Mr Whittaker said Sky was suspended before it had the opportunity to appeal the ban and described YouTube’s misinformation policies as so “opaque” that it began to self-censor and remove videos to avoid a potential permanent ban.
“On July 29, we were informed that we were subject to a strike, and we were given less than 30 minutes notice to be told that we could not upload any videos. So there’s no appeal at that time because you are already suspended,” Mr Whittaker said.
“Sky News took the proactive approach of removing a batch of videos all published during 2020 from online platforms to ensure ongoing compliance with YouTube’s arbitrary editorial guidelines.”
In one since-deleted clip from August 2020, co-hosts of the Outsiders program Rohan Dean, Rita Panahi, and James Morrow, who has since been appointed The Daily Telegraph’s federal political editor, gave viewers “the Outsiders guide to hydroxychloroquine” in which they talk up the effectiveness of the unproven treatment.
Dean, in a separate clip from September 2020, calls for Chief Medical Officer Paul Kelly to resign over his stance that drug was not a proven treatment for COVID-19, saying “the jury is in and the jury says categorically hydroxychloroquine saves lives and Australians must be given access to this drug”.
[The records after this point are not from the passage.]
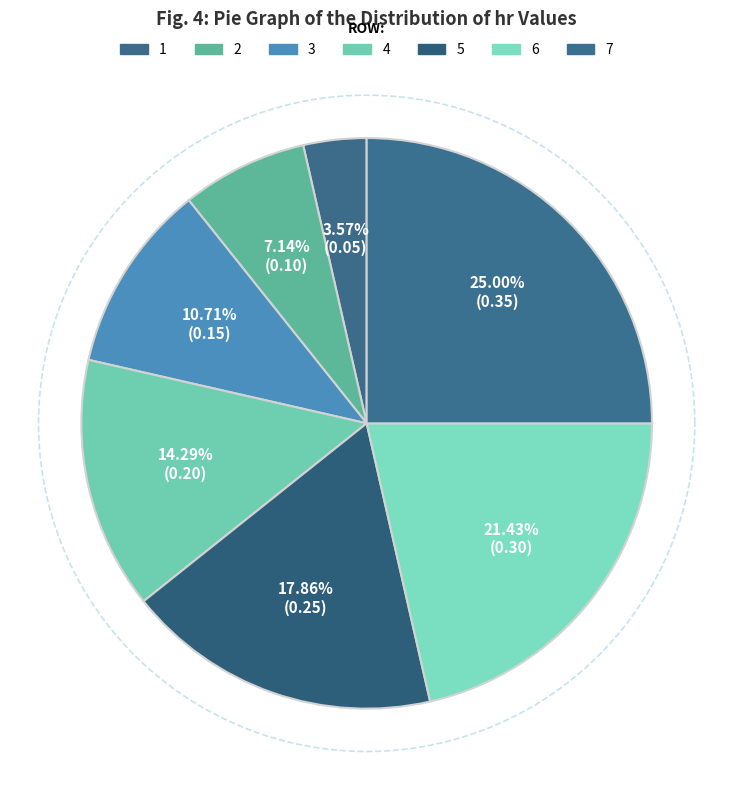

What is the change in value from 2 to 6?

+0.2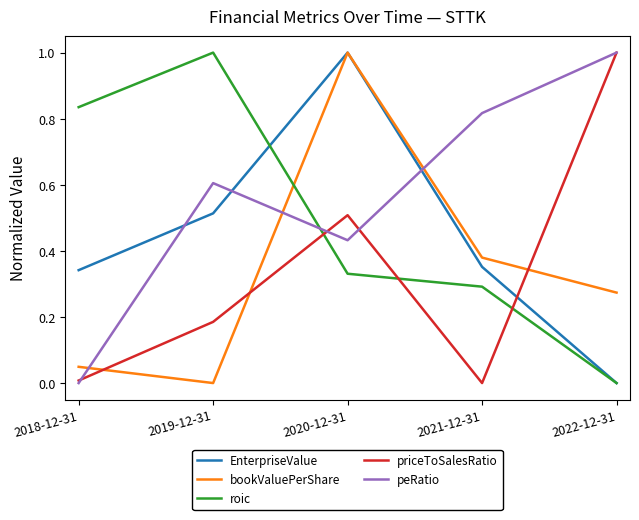

What is the difference between the maximum and second lowest values in the EnterpriseValue series?

0.7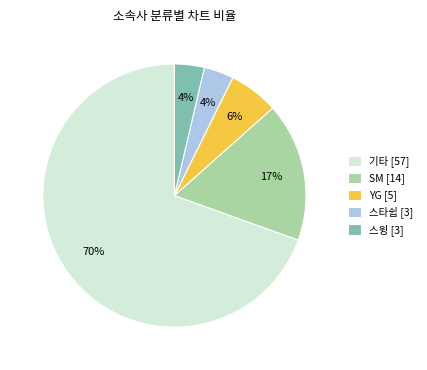

What percentage is the SM slice, to the nearest percent?

17%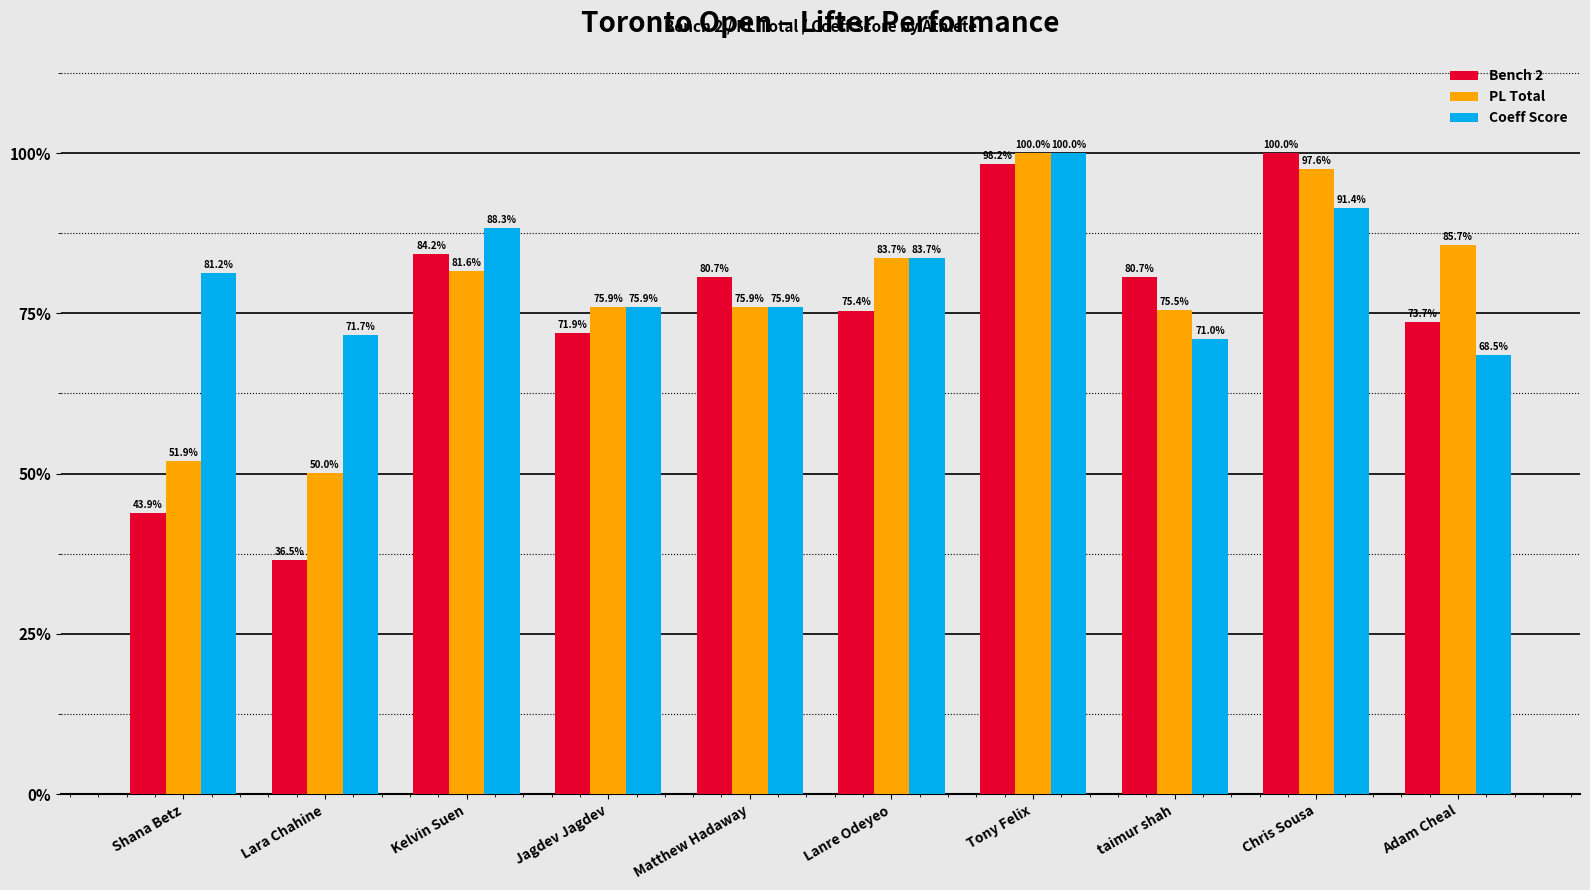

At which label does Bench 2 reach its minimum?

Lara Chahine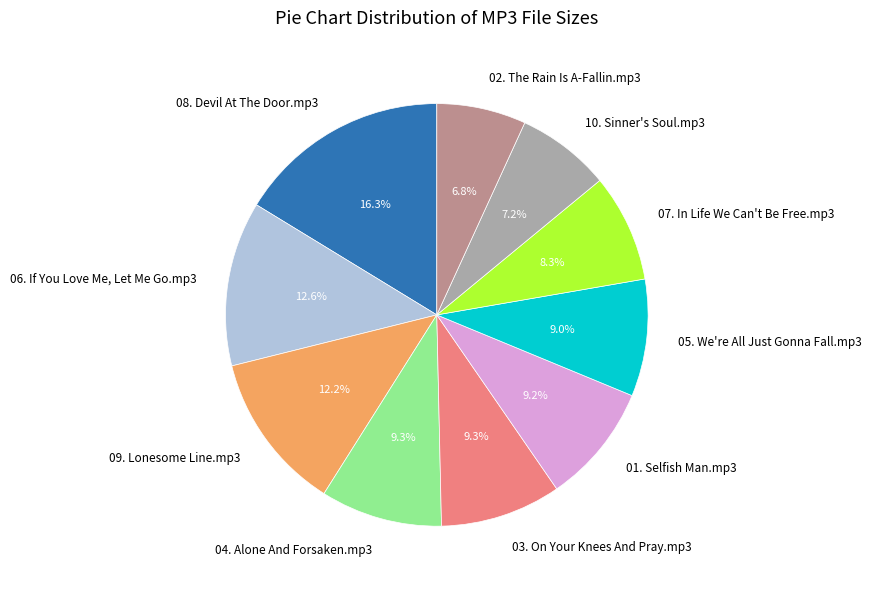

How many slices are in this pie chart?

10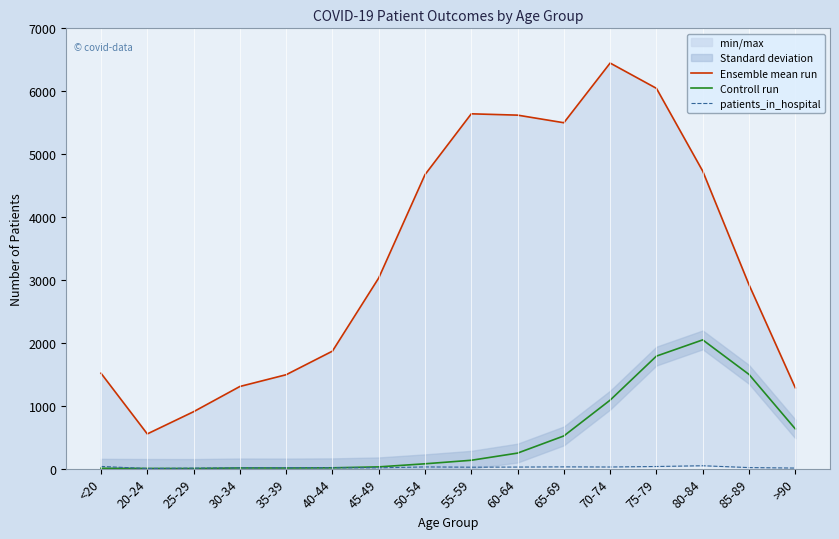

Does the chart have visible grid lines?

No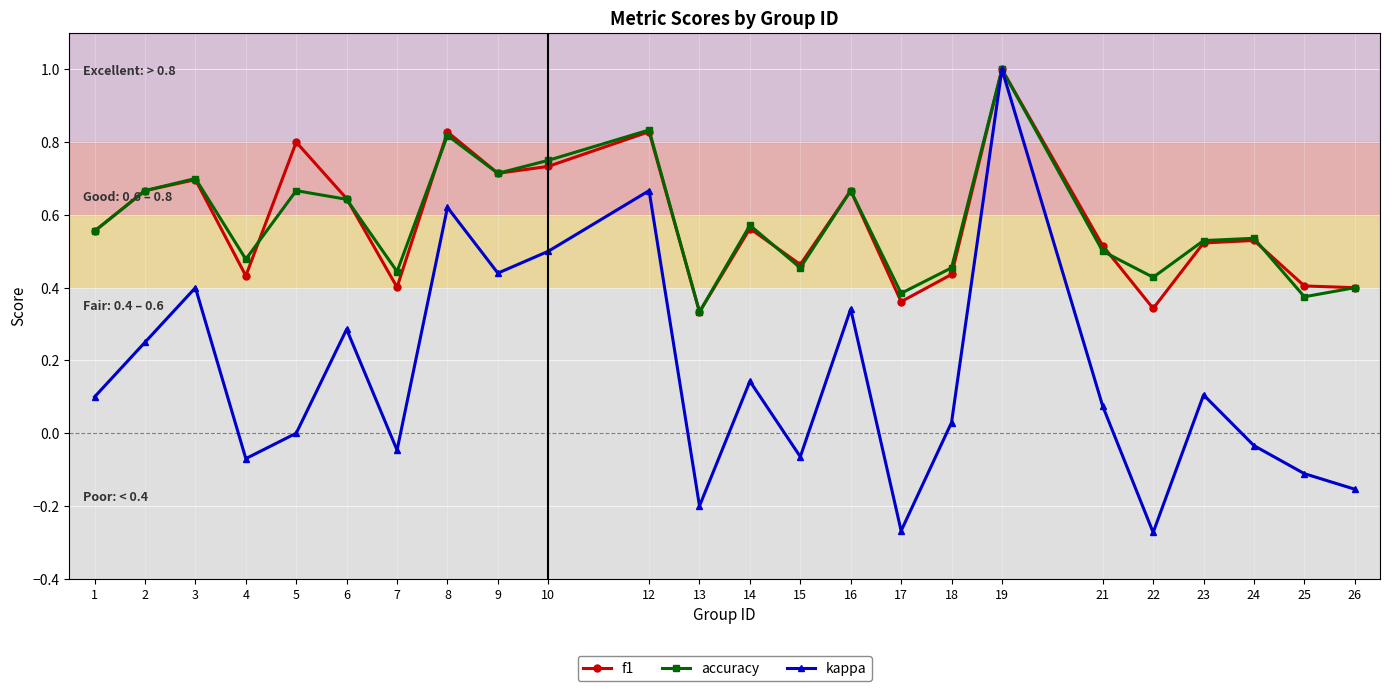

Which series has the largest range (max minus min)?

kappa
Former Prime Minister Kevin Rudd, a vocal critic of News Corp, returned for his second appearance at the inquiry and said Google had been left to “blow the whistle” because the media regulator had failed to act.
“What was the Australian Communications and Media Authority doing to earn their salary to allow this to occur? They have a responsibility here under the law because this material is being rebroadcast on free to air television,” Mr Rudd said.
ACMA chairwoman Nerida O’Loughlin said the regulator had received 37 complaints this year about Sky News’ COVID content, 24 of which were referred to the network for the consideration.
“The actions of YouTube reflect that they have an algorithm, which monitors content [and] which looks into content. We do not do that,” Ms O’Loughlin said.
She said ACMA operated under a co-regulatory model that gives broadcasters the initial responsibility for addressing complaints, and it would be a matter for Parliament to change that approach if it believed the powers were unsatisfactory.